After decades of hard use, the B-1s are in poor material condition and badly in need of upgrades. Modification programs and extensive depot maintenance have tied up many of the swing-wing bombers. Others are idle while awaiting spare parts.
Just seven of the 62 B-1 bombers were fully mission-capable in July 2019, South Dakota senator Mike Rounds revealed. The low readiness rate -- one of the lowest across the Air Force’s fleet -- has weighed on the service’s plans for its bomber force.

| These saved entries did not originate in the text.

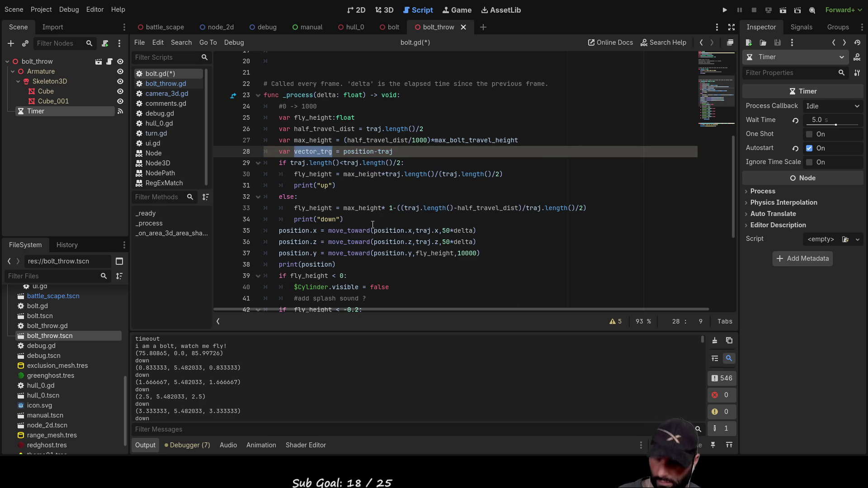
key(Down)
key(Down)
key(Down)
key(Down)
key(Down)
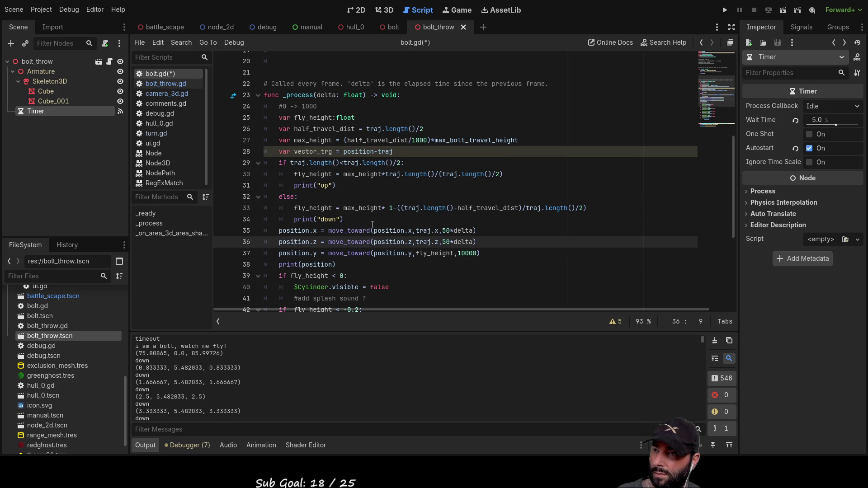
key(Up)
key(Up)
key(Up)
key(Up)
key(Up)
key(Up)
key(Up)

The Air Force is developing the new B-21 stealth bomber as a replacement for the B-1s as well as for the flying branch’s 20 B-2s. The Air Force is upgrading 76 B-52 bombers for service alongside the B-21.
The service hopes to acquire at least 100 B-21s starting in the mid-2020s. If, as widely expected, the Pentagon approves an expansion of the bomber force, the Air Force either would have to buy more B-21s or hold on to existing B-1s and B-2s.

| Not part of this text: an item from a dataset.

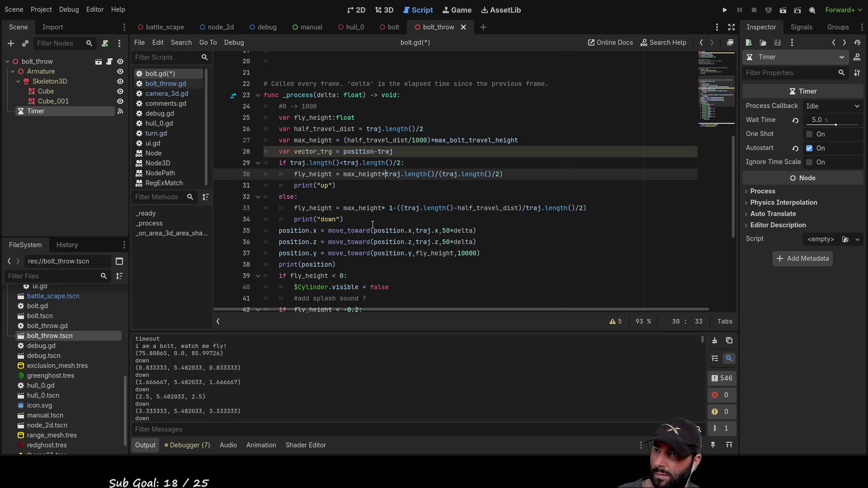
key(shift+Right)
key(shift+Right)
key(shift+Right)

At present, the plan is for the B-1s gradually to leave service starting in the 2020s. “Once sufficient numbers of B-21 aircraft are operational, B-1s will be incrementally retired,” said Maj. Emily Grabowski, an Air Force spokesperson. “No exact dates have been established.”
But the advent of new Mach-5 “hypersonic” munitions could motivate the Air Force to keep B-1s a few years longer, Aaron Mehta reported for Defense News. “Gen. Timothy Ray, the head of Air Force Global Strike Command, seemed to throw his support behind keeping the B-1 around for quite some time,” Mehta wrote. “In fact, in Ray’s mind, the B-1′s capabilities might expand.”